Segment Start: Records supplied

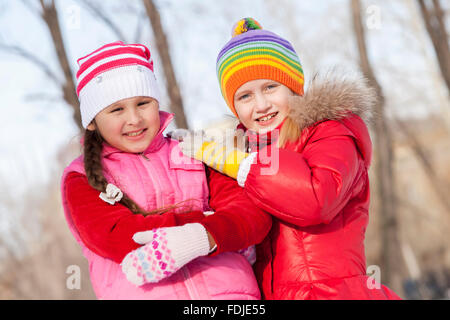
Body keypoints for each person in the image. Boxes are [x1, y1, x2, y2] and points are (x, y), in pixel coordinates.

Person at [167, 17, 402, 300]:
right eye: (245, 96)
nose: (261, 105)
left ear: (292, 86)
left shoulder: (332, 131)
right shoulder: (240, 152)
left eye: (270, 87)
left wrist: (239, 164)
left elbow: (316, 200)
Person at [60, 41, 271, 300]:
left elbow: (250, 216)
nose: (135, 119)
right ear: (92, 121)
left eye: (143, 103)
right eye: (117, 109)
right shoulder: (81, 178)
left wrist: (201, 237)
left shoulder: (195, 152)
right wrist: (213, 226)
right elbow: (119, 236)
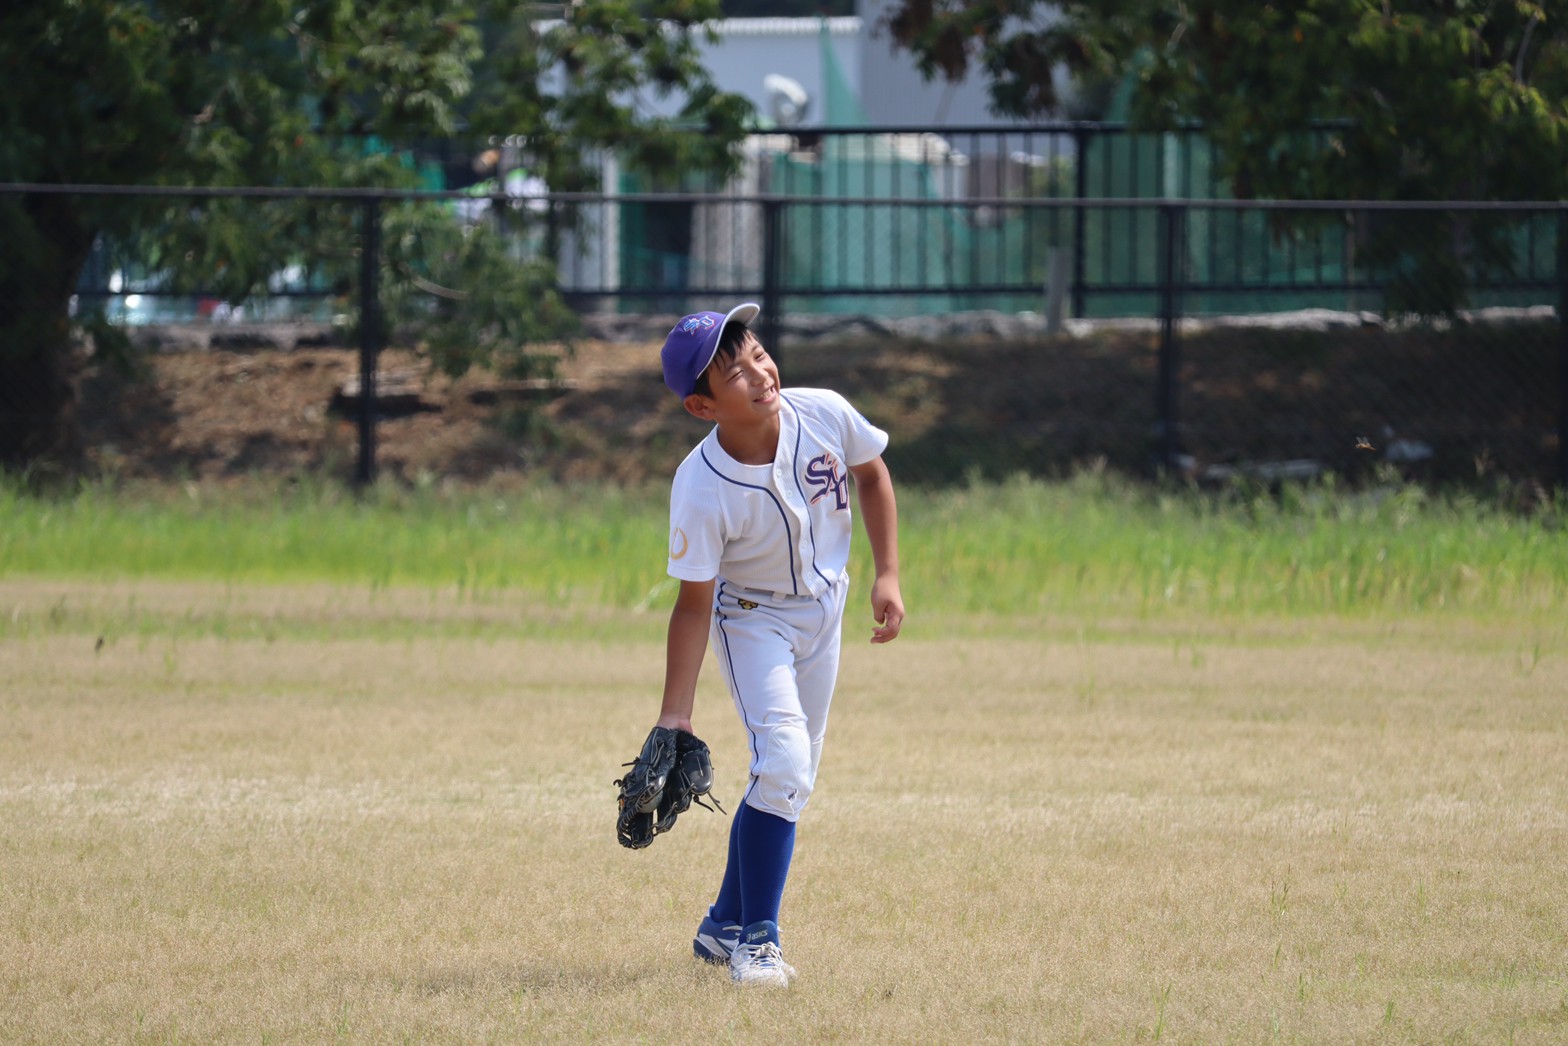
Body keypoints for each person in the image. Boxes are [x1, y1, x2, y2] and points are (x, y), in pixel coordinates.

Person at [654, 302, 905, 988]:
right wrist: (674, 716)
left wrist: (887, 573)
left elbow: (873, 472)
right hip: (752, 619)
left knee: (789, 781)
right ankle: (757, 942)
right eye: (732, 373)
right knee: (786, 763)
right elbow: (692, 603)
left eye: (757, 353)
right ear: (702, 406)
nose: (759, 372)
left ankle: (720, 925)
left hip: (826, 610)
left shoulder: (821, 411)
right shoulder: (700, 486)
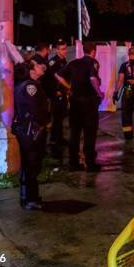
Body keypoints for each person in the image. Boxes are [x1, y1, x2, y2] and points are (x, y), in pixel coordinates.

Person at [55, 42, 104, 172]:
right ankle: (90, 162)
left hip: (75, 102)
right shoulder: (92, 63)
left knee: (75, 133)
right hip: (89, 102)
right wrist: (100, 93)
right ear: (93, 51)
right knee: (89, 132)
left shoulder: (73, 63)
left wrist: (69, 87)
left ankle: (73, 162)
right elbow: (93, 79)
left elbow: (57, 75)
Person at [12, 59, 48, 210]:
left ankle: (28, 197)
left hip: (27, 129)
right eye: (38, 65)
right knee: (32, 164)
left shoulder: (24, 85)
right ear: (32, 70)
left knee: (29, 164)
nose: (42, 67)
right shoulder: (30, 86)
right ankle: (30, 199)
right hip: (31, 130)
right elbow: (34, 110)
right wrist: (43, 123)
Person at [44, 40, 68, 158]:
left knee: (61, 115)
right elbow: (53, 78)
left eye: (65, 48)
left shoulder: (63, 60)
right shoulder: (53, 62)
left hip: (62, 92)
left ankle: (60, 137)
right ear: (57, 50)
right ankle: (54, 139)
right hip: (56, 93)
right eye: (62, 49)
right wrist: (56, 90)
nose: (65, 51)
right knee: (57, 116)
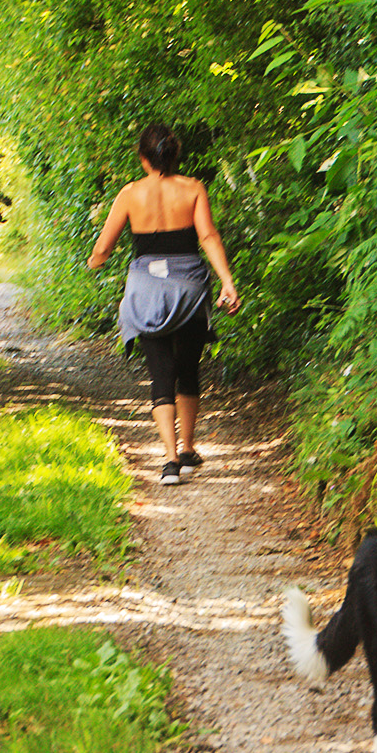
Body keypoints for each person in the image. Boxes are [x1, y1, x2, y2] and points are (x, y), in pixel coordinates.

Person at [88, 122, 240, 486]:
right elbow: (207, 235)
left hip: (146, 290)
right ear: (175, 155)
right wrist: (227, 281)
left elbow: (104, 247)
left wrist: (96, 260)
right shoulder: (193, 188)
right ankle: (189, 448)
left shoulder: (129, 194)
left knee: (161, 374)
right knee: (188, 369)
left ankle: (170, 460)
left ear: (143, 158)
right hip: (188, 288)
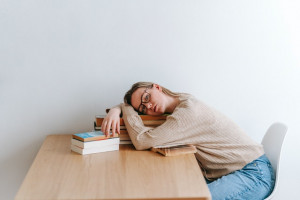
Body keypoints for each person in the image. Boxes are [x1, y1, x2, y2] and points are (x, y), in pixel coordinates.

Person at [101, 81, 275, 200]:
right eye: (142, 108)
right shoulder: (182, 100)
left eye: (146, 98)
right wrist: (118, 108)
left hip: (253, 174)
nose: (148, 106)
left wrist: (122, 108)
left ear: (156, 87)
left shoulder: (187, 113)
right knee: (164, 188)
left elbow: (142, 140)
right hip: (236, 170)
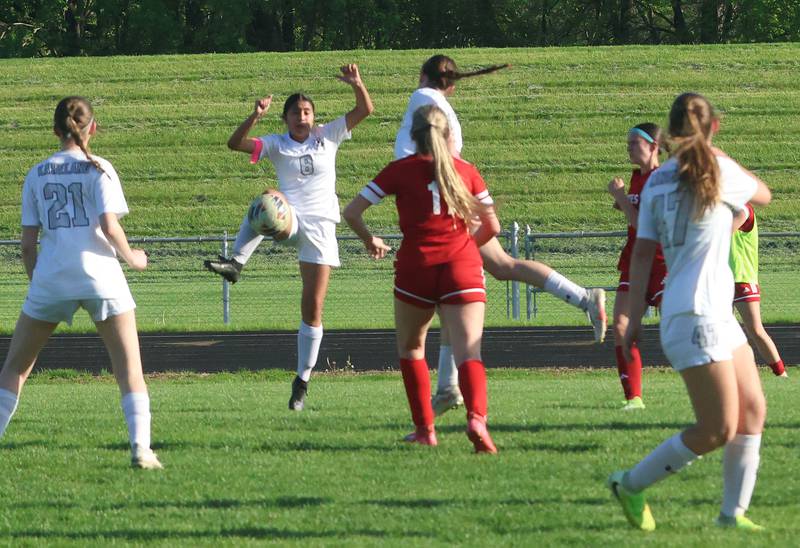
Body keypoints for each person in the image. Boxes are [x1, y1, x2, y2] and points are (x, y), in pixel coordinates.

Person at [395, 54, 607, 416]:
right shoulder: (441, 105)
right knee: (501, 265)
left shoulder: (422, 101)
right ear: (453, 84)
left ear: (423, 76)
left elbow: (422, 159)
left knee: (452, 292)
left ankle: (447, 388)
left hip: (441, 208)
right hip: (452, 200)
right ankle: (584, 297)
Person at [608, 92, 772, 532]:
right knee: (718, 428)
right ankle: (629, 483)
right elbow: (765, 194)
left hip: (703, 311)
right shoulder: (721, 170)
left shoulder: (657, 181)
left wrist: (635, 320)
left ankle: (731, 516)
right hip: (697, 316)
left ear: (672, 132)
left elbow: (642, 256)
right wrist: (720, 153)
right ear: (714, 127)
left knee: (753, 410)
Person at [0, 96, 162, 469]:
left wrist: (37, 283)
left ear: (56, 130)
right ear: (93, 127)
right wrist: (134, 258)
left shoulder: (36, 173)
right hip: (101, 276)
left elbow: (27, 245)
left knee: (15, 369)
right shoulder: (100, 168)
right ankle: (141, 449)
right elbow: (109, 225)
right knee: (128, 369)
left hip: (52, 277)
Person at [204, 64, 374, 411]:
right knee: (266, 198)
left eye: (307, 111)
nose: (302, 116)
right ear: (285, 118)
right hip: (290, 221)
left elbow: (364, 111)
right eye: (295, 112)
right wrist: (254, 115)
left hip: (321, 228)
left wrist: (357, 84)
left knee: (312, 309)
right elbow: (234, 143)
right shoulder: (277, 144)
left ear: (314, 116)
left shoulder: (328, 135)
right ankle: (236, 263)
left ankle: (302, 381)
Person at [344, 104, 501, 453]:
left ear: (412, 137)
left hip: (416, 267)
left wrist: (371, 240)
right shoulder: (466, 170)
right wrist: (465, 247)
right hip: (462, 267)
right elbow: (493, 226)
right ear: (448, 135)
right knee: (468, 352)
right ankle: (477, 418)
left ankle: (425, 429)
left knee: (413, 349)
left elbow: (351, 212)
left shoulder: (400, 170)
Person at [607, 123, 668, 411]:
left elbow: (643, 223)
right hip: (634, 260)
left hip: (662, 261)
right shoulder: (635, 178)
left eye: (634, 143)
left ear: (653, 147)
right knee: (620, 326)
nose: (629, 147)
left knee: (681, 326)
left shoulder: (663, 178)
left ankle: (721, 377)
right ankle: (634, 397)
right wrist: (624, 200)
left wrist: (619, 197)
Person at [730, 203, 787, 377]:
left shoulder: (742, 209)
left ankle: (781, 373)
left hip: (742, 278)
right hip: (721, 279)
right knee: (723, 332)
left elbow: (720, 234)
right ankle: (736, 373)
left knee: (755, 329)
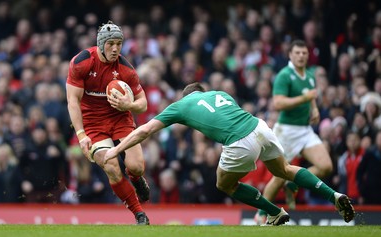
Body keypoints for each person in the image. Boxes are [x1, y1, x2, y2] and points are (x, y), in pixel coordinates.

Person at [104, 82, 355, 225]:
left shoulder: (181, 105)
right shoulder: (219, 94)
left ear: (186, 96)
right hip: (260, 127)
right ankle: (333, 195)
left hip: (238, 141)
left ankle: (273, 211)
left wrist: (116, 149)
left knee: (224, 183)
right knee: (285, 170)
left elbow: (144, 131)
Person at [66, 20, 150, 225]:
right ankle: (139, 214)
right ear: (101, 43)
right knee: (111, 166)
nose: (115, 49)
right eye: (110, 44)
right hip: (93, 124)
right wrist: (81, 135)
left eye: (119, 44)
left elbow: (143, 104)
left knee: (137, 167)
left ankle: (137, 179)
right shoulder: (81, 62)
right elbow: (72, 101)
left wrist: (129, 104)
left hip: (120, 119)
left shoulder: (126, 68)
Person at [255, 39, 334, 223]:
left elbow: (311, 95)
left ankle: (294, 182)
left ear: (308, 55)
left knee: (326, 167)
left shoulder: (310, 75)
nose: (301, 56)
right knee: (278, 177)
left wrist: (313, 108)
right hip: (286, 132)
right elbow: (278, 103)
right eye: (297, 53)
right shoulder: (284, 75)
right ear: (290, 55)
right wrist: (303, 98)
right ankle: (260, 215)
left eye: (304, 53)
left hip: (305, 130)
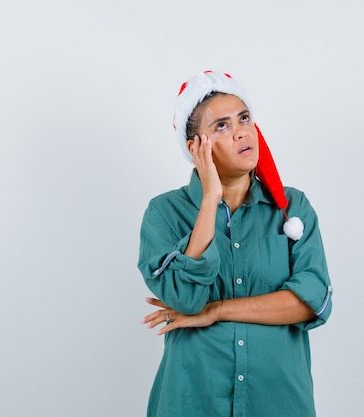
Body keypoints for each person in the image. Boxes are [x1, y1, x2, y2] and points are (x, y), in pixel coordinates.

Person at [138, 70, 333, 417]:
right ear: (196, 147)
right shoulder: (164, 213)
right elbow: (185, 298)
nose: (242, 131)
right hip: (193, 400)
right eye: (222, 126)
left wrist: (216, 311)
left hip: (278, 402)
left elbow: (311, 302)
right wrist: (210, 199)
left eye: (244, 118)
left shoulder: (292, 209)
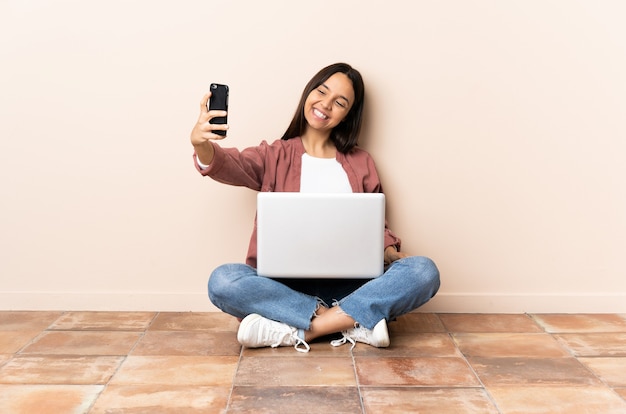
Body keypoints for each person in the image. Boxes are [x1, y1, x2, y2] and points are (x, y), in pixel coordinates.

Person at [190, 63, 440, 353]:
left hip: (353, 285)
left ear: (348, 114)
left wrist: (392, 254)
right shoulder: (274, 154)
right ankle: (353, 321)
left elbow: (374, 227)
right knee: (222, 280)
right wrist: (201, 144)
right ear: (309, 92)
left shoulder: (361, 162)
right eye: (322, 91)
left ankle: (298, 330)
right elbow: (229, 165)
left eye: (340, 102)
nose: (326, 104)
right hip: (284, 288)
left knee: (423, 271)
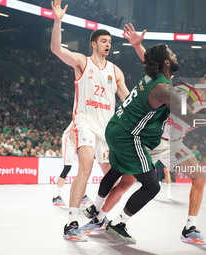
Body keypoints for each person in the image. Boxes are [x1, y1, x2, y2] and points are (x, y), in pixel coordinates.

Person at [123, 24, 206, 244]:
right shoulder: (180, 86)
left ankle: (189, 228)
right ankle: (104, 216)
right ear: (202, 81)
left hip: (173, 143)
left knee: (200, 177)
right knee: (125, 182)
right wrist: (138, 45)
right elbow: (153, 66)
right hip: (151, 139)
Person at [50, 0, 134, 242]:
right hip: (84, 121)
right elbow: (57, 50)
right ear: (94, 44)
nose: (108, 44)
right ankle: (71, 223)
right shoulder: (81, 62)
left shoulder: (116, 71)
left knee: (117, 178)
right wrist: (58, 21)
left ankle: (99, 215)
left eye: (110, 42)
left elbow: (127, 100)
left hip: (107, 129)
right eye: (104, 41)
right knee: (85, 165)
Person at [52, 121, 93, 207]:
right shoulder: (80, 114)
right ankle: (57, 196)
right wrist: (76, 145)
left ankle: (82, 195)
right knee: (67, 168)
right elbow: (72, 130)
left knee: (83, 167)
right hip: (69, 140)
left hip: (79, 141)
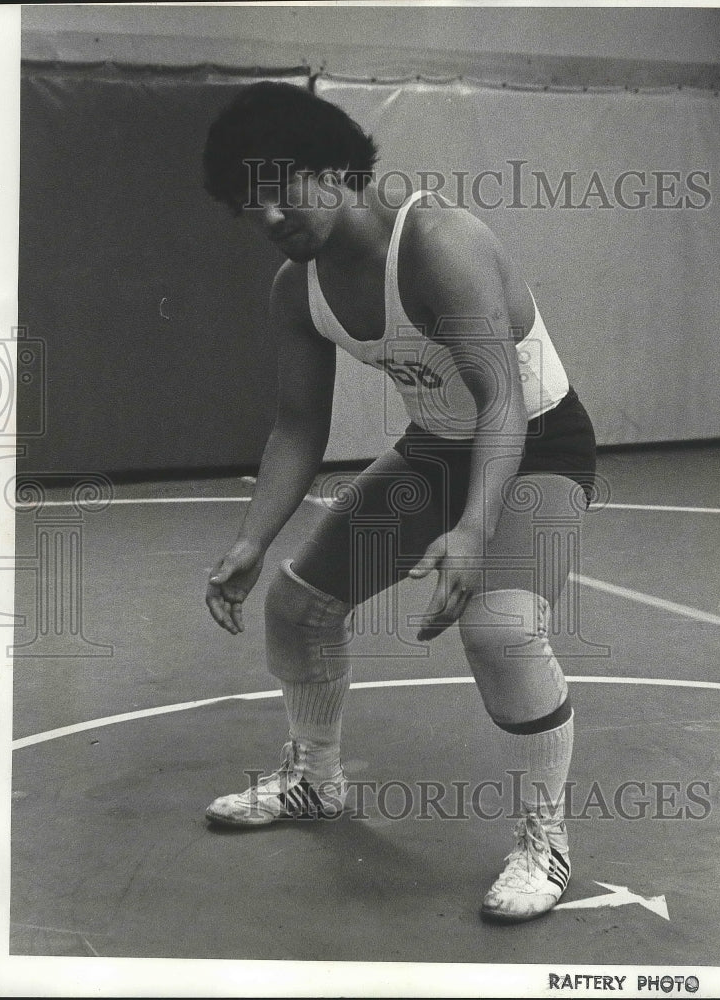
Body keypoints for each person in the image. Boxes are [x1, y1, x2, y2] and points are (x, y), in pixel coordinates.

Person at [201, 81, 597, 923]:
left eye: (277, 191)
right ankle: (315, 781)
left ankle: (546, 838)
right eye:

Segment End: Records supplied

All that should be written out is the stretch of lines above between the one holding "right shoulder: (219, 94)" and the one holding "right ankle: (260, 215)", inclusive, exactly as given.

right shoulder: (219, 94)
left ear: (186, 96)
right hip: (260, 127)
right ankle: (333, 195)
left hip: (238, 141)
left ankle: (273, 211)
left wrist: (116, 149)
left knee: (224, 183)
right knee: (285, 170)
left elbow: (144, 131)
Person at [66, 20, 150, 225]:
right ankle: (139, 214)
right ear: (101, 43)
right knee: (111, 166)
nose: (115, 49)
right eye: (110, 44)
right hip: (93, 124)
right wrist: (81, 135)
left eye: (119, 44)
left elbow: (143, 104)
left knee: (137, 167)
left ankle: (137, 179)
right shoulder: (81, 62)
right elbow: (72, 101)
left wrist: (129, 104)
left hip: (120, 119)
left shoulder: (126, 68)
Person at [255, 39, 334, 223]:
left elbow: (311, 95)
left ankle: (294, 182)
left ear: (308, 55)
left knee: (326, 167)
left shoulder: (310, 75)
nose: (301, 56)
right knee: (278, 177)
left wrist: (313, 108)
right hip: (286, 132)
right elbow: (278, 103)
right eye: (297, 53)
right shoulder: (284, 75)
right ear: (290, 55)
right wrist: (303, 98)
right ankle: (260, 215)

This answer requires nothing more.